Stored data entries
----

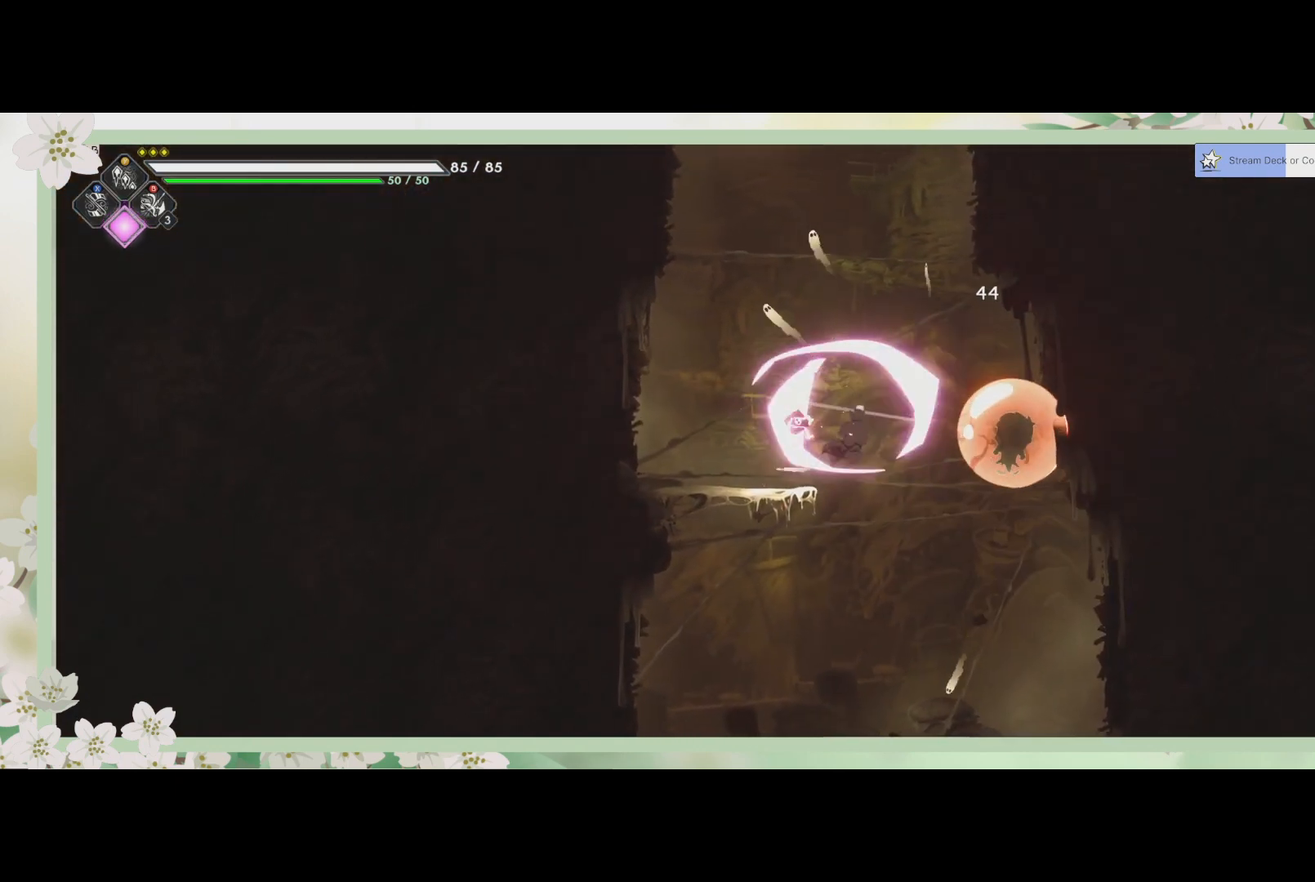
{"buttons": ["R2"], "left_stick": "down", "events": [[67, "left_stick", "down"], [433, "R2", "down"]]}
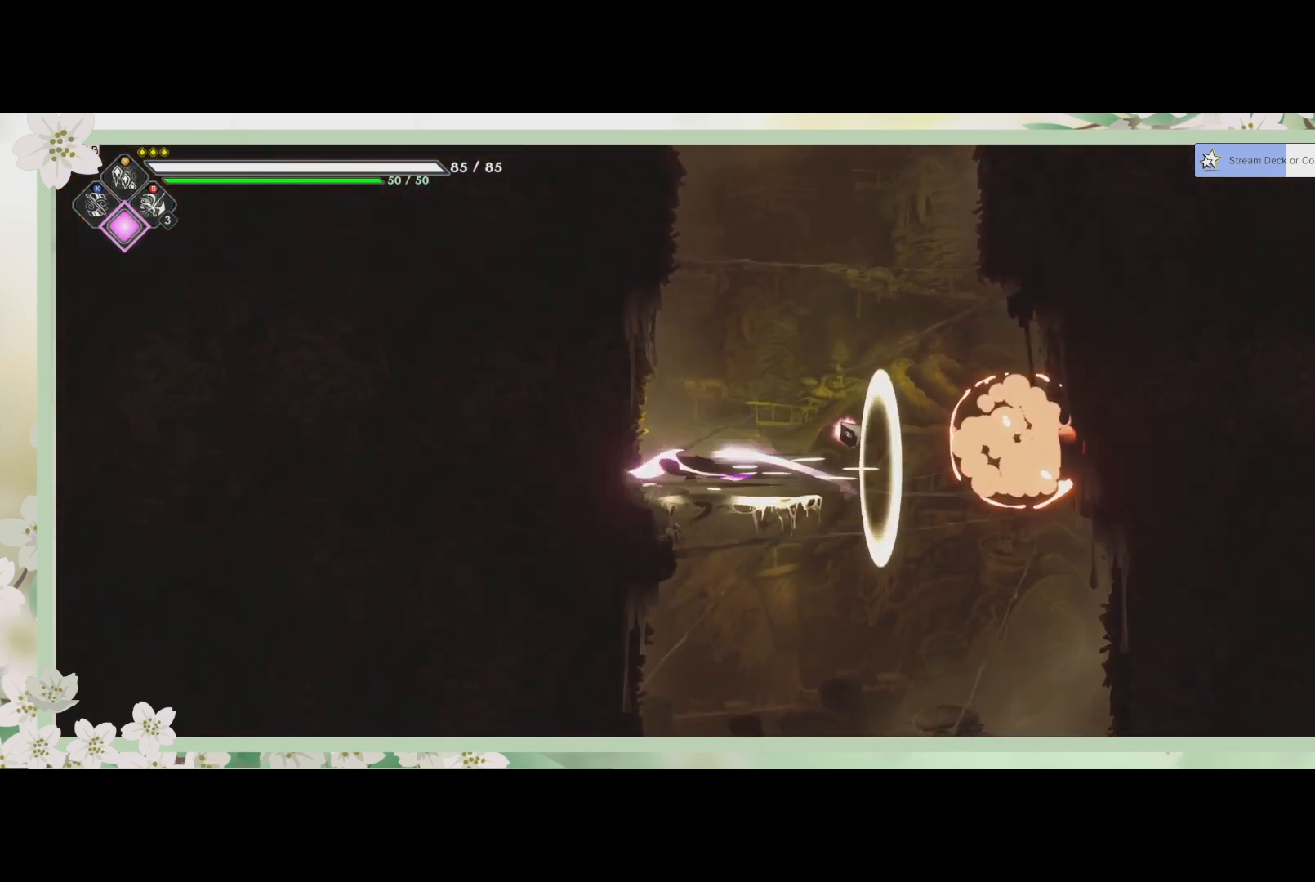
{"buttons": [], "left_stick": "center", "events": [[100, "R2", "up"], [433, "left_stick", "center"]]}
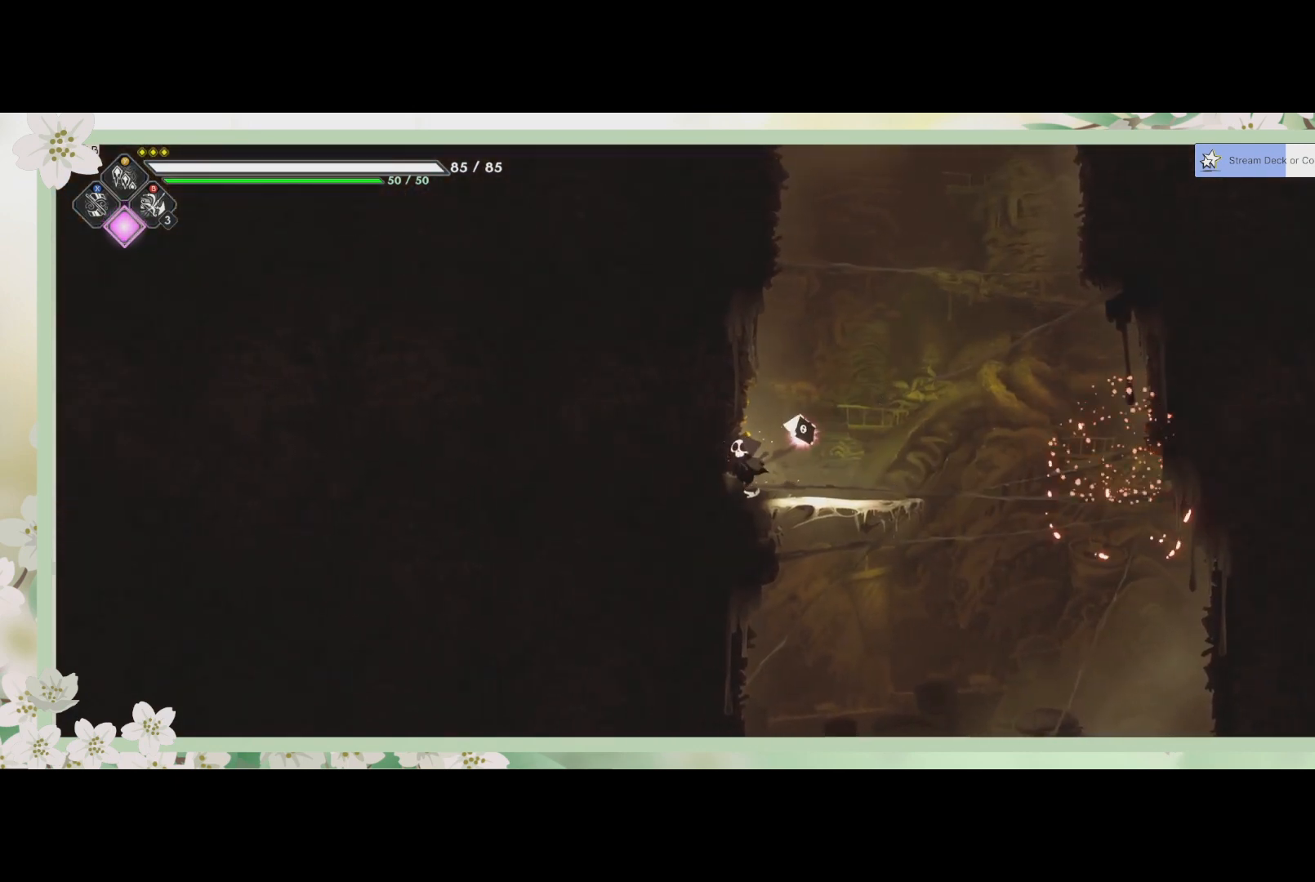
{"buttons": ["CROSS"], "left_stick": "down-right", "events": [[67, "left_stick", "right"], [367, "left_stick", "down-right"], [467, "CROSS", "down"]]}
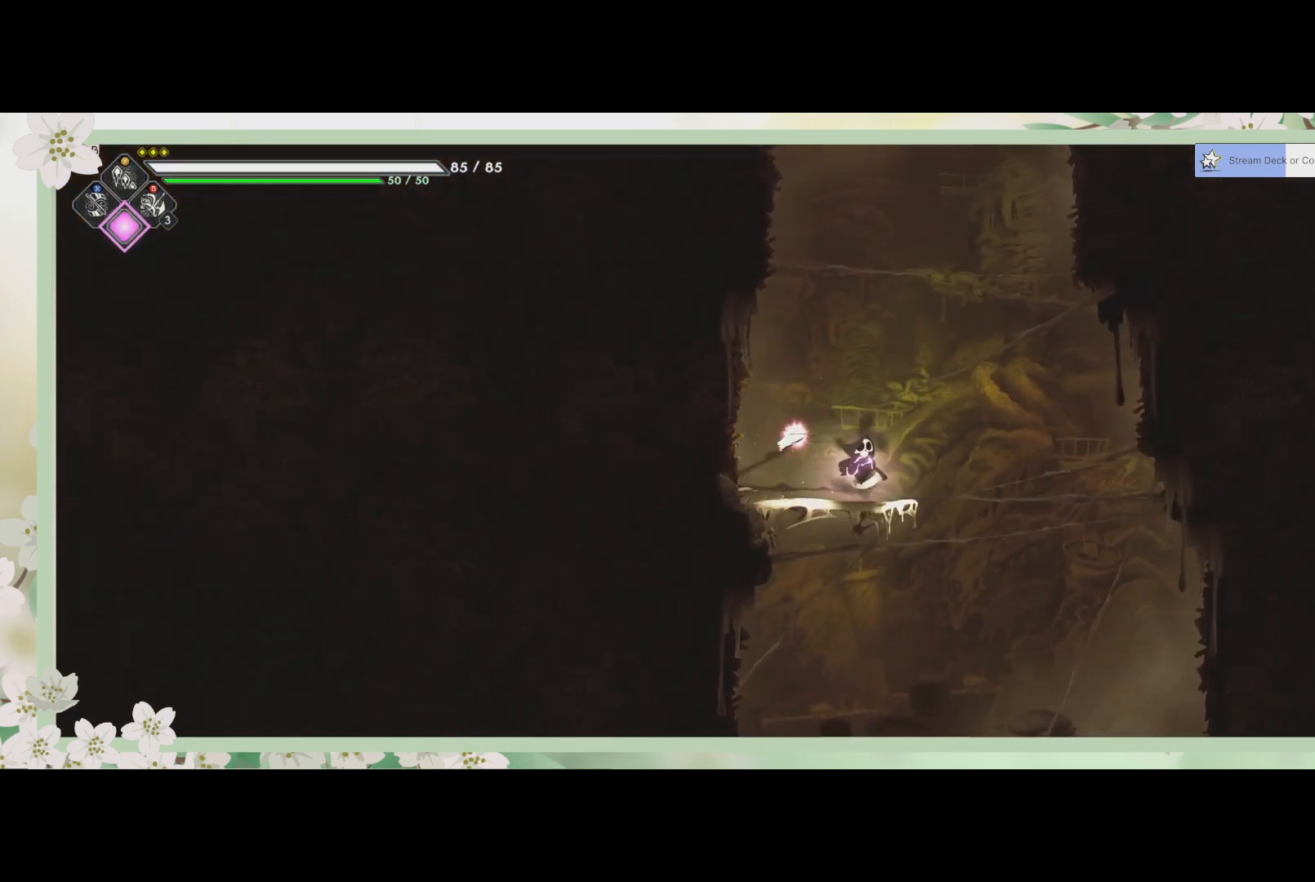
{"buttons": ["SQUARE"], "left_stick": "down", "events": [[33, "left_stick", "down"], [100, "CROSS", "up"], [233, "left_stick", "center"], [467, "left_stick", "down"], [500, "SQUARE", "down"]]}
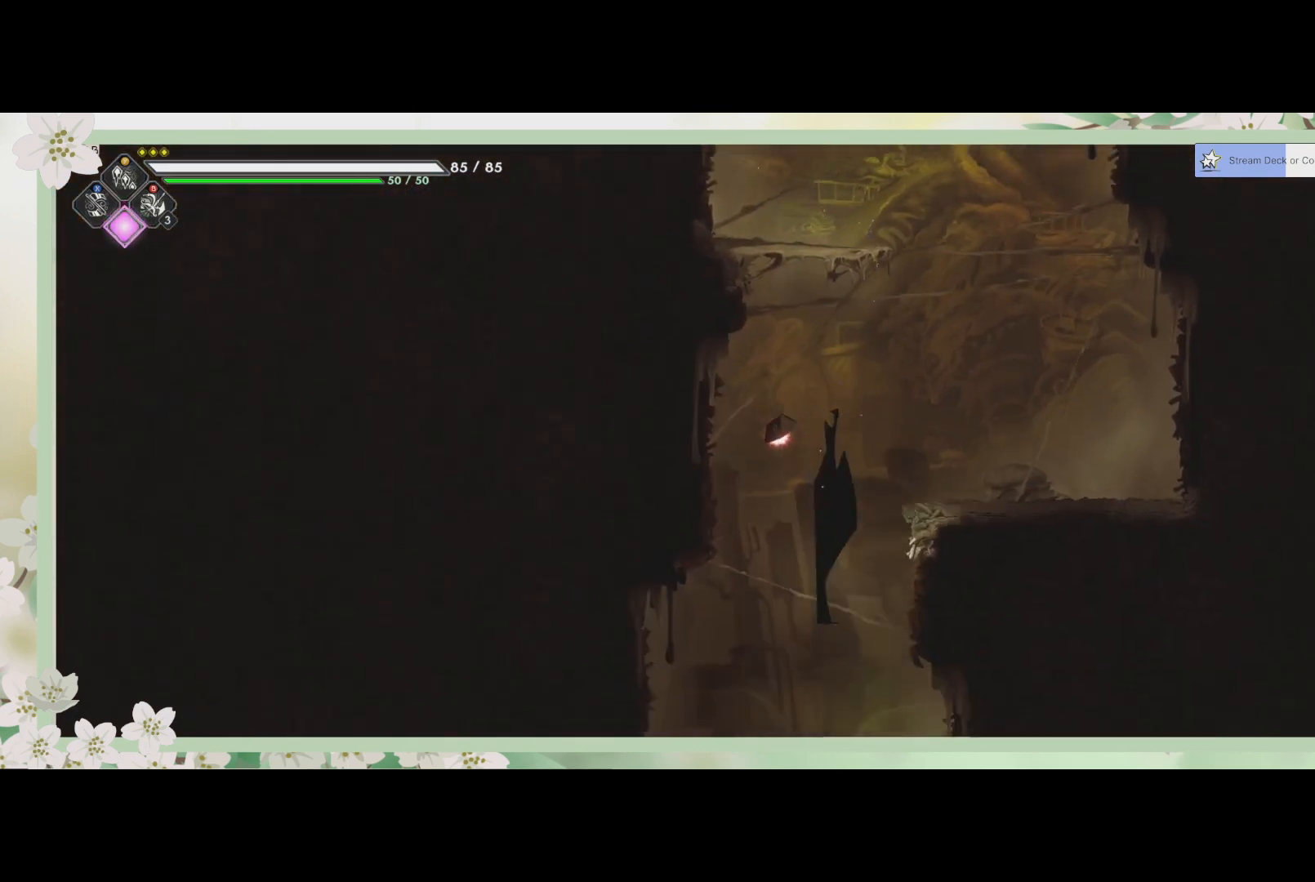
{"buttons": [], "left_stick": "center", "events": [[100, "SQUARE", "up"], [467, "left_stick", "center"]]}
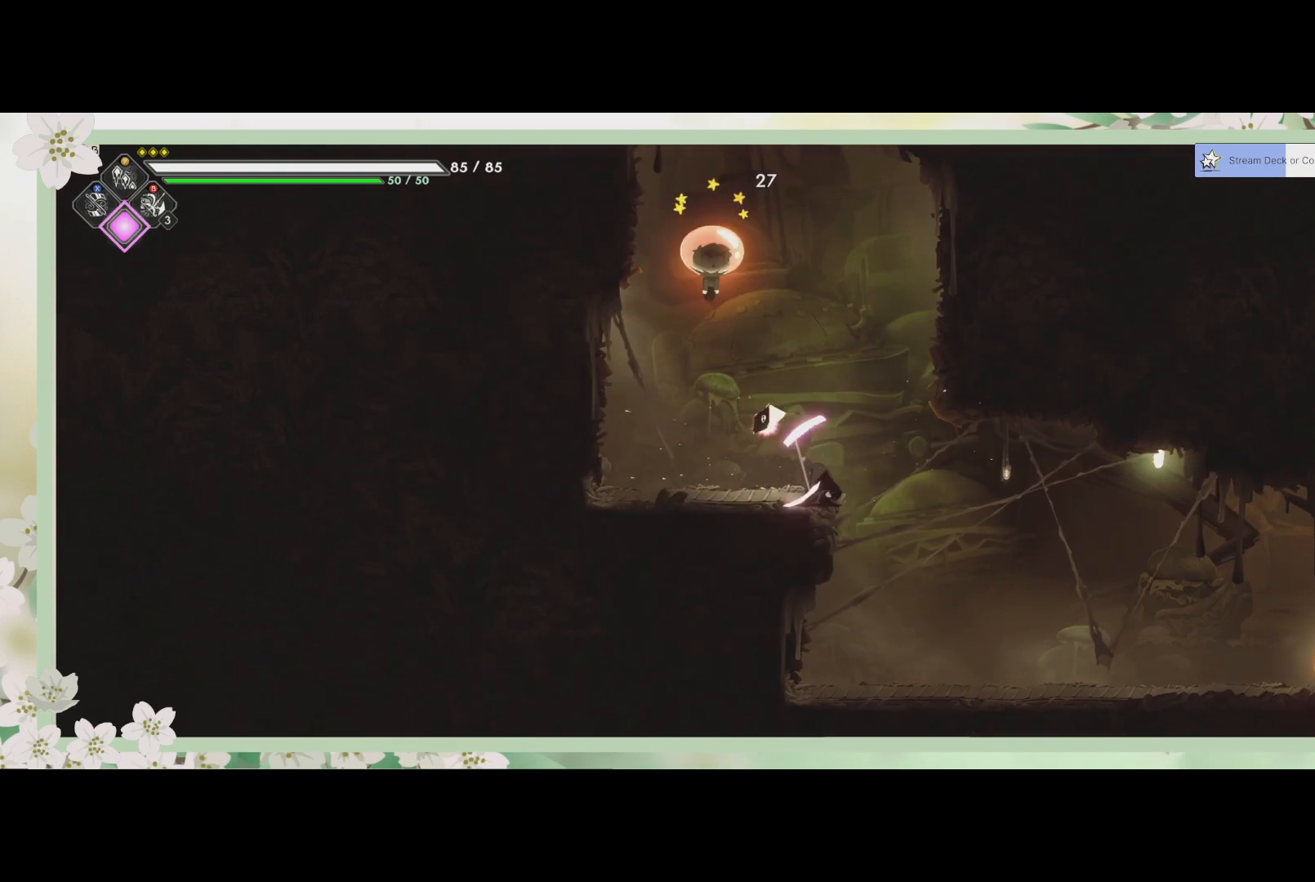
{"buttons": ["CROSS"], "left_stick": "up", "events": [[133, "left_stick", "up-left"], [333, "left_stick", "up-right"], [433, "left_stick", "up"], [467, "CROSS", "down"]]}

----

### AIM OF THE EXERCISE
Starting from the records above, filter out all lines except those containing the word "center".

### FINISHED EXERCISE
{"buttons": [], "left_stick": "center", "events": [[100, "R2", "up"], [433, "left_stick", "center"]]}
{"buttons": ["SQUARE"], "left_stick": "down", "events": [[33, "left_stick", "down"], [100, "CROSS", "up"], [233, "left_stick", "center"], [467, "left_stick", "down"], [500, "SQUARE", "down"]]}
{"buttons": [], "left_stick": "center", "events": [[100, "SQUARE", "up"], [467, "left_stick", "center"]]}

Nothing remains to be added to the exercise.